[[ Dataset records open ]]
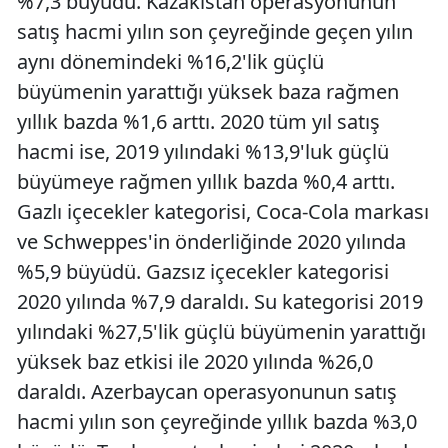
%7,3 büyüdü. Kazakistan operasyonunun
satış hacmi yılın son çeyreğinde geçen yılın
aynı dönemindeki %16,2'lik güçlü
büyümenin yarattığı yüksek baza rağmen
yıllık bazda %1,6 arttı. 2020 tüm yıl satış
hacmi ise, 2019 yılındaki %13,9'luk güçlü
büyümeye rağmen yıllık bazda %0,4 arttı.
Gazlı içecekler kategorisi, Coca-Cola markası
ve Schweppes'in önderliğinde 2020 yılında
%5,9 büyüdü. Gazsız içecekler kategorisi
2020 yılında %7,9 daraldı. Su kategorisi 2019
yılındaki %27,5'lik güçlü büyümenin yarattığı
yüksek baz etkisi ile 2020 yılında %26,0
daraldı. Azerbaycan operasyonunun satış
hacmi yılın son çeyreğinde yıllık bazda %3,0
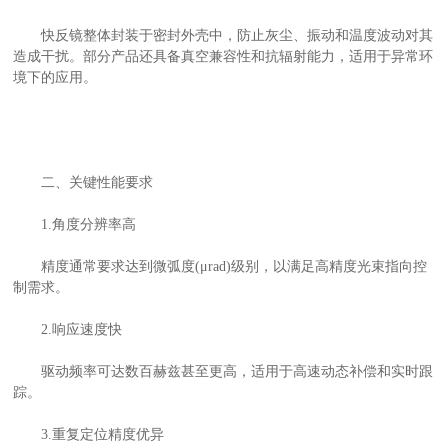
快反镜整体封装于密封外壳中，防止灰尘、振动和温度波动对其
造成干扰。部分产品还具备真空兼容性和抗辐射能力，适用于异常环
境下的应用。
二、关键性能要求
1.角度分辨率高
精度通常要求达到微弧度(μrad)级别，以满足高精度光束指向控
制需求。
2.响应速度快
驱动频率可达数百赫兹甚至更高，适用于高速动态补偿和实时跟
踪。
3.重复定位精度优异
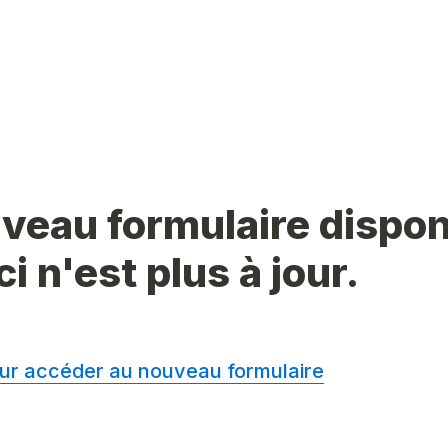
veau formulaire disponi
i n'est plus à jour.
pour accéder au nouveau formulaire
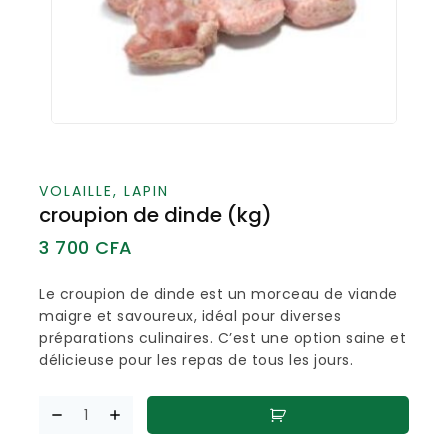
VOLAILLE, LAPIN
croupion de dinde (kg)
3 700
CFA
Le croupion de dinde est un morceau de viande
maigre et savoureux, idéal pour diverses
préparations culinaires. C’est une option saine et
délicieuse pour les repas de tous les jours.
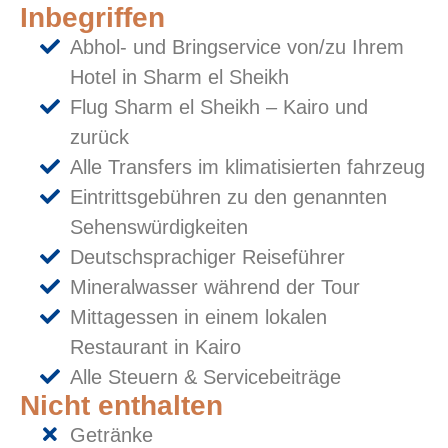
Inbegriffen
Abhol- und Bringservice von/zu Ihrem
Hotel in Sharm el Sheikh
Flug Sharm el Sheikh – Kairo und
zurück
Alle Transfers im klimatisierten fahrzeug
Eintrittsgebühren zu den genannten
Sehenswürdigkeiten
Deutschsprachiger Reiseführer
Mineralwasser während der Tour
Mittagessen in einem lokalen
Restaurant in Kairo
Alle Steuern & Servicebeiträge
Nicht enthalten
Getränke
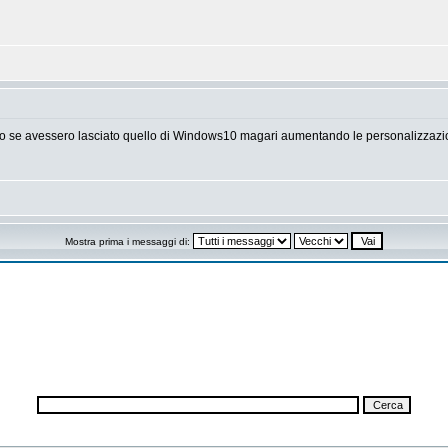
tato se avessero lasciato quello di Windows10 magari aumentando le personalizzazio
Mostra prima i messaggi di:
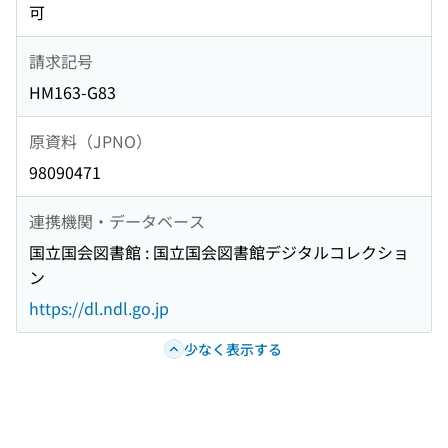
可
請求記号
HM163-G83
原資料（JPNO）
98090471
連携機関・データベース
国立国会図書館 : 国立国会図書館デジタルコレクショ
ン
https://dl.ndl.go.jp
少なく表示する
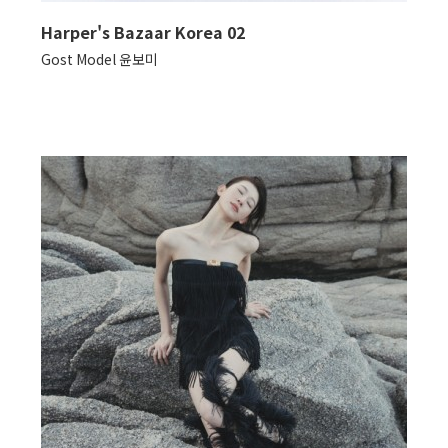
Harper's Bazaar Korea 02
Gost Model 윤보미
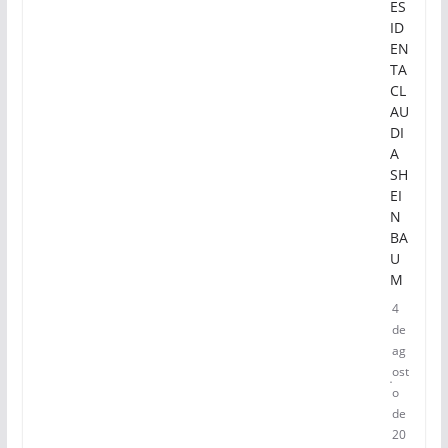
ES
ID
EN
TA
CL
AU
DI
A
SH
EI
N
BA
U
M
4
de
ag
ost
o
de
20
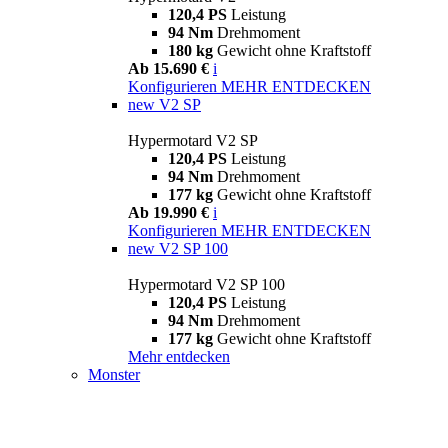
120,4 PS
Leistung
94 Nm
Drehmoment
180 kg
Gewicht ohne Kraftstoff
Ab 15.690 €
i
Konfigurieren
MEHR ENTDECKEN
new
V2 SP
Hypermotard V2 SP
120,4 PS
Leistung
94 Nm
Drehmoment
177 kg
Gewicht ohne Kraftstoff
Ab 19.990 €
i
Konfigurieren
MEHR ENTDECKEN
new
V2 SP 100
Hypermotard V2 SP 100
120,4 PS
Leistung
94 Nm
Drehmoment
177 kg
Gewicht ohne Kraftstoff
Mehr entdecken
Monster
[[ Dataset records closed ]]
*Prompt*: Copy only the part of the records that runs from the first line to the line with "Gazlı içecekler kategorisi, Coca-Cola markası", ends included, leaving pictures out.

*Your response*:
%7,3 büyüdü. Kazakistan operasyonunun
satış hacmi yılın son çeyreğinde geçen yılın
aynı dönemindeki %16,2'lik güçlü
büyümenin yarattığı yüksek baza rağmen
yıllık bazda %1,6 arttı. 2020 tüm yıl satış
hacmi ise, 2019 yılındaki %13,9'luk güçlü
büyümeye rağmen yıllık bazda %0,4 arttı.
Gazlı içecekler kategorisi, Coca-Cola markası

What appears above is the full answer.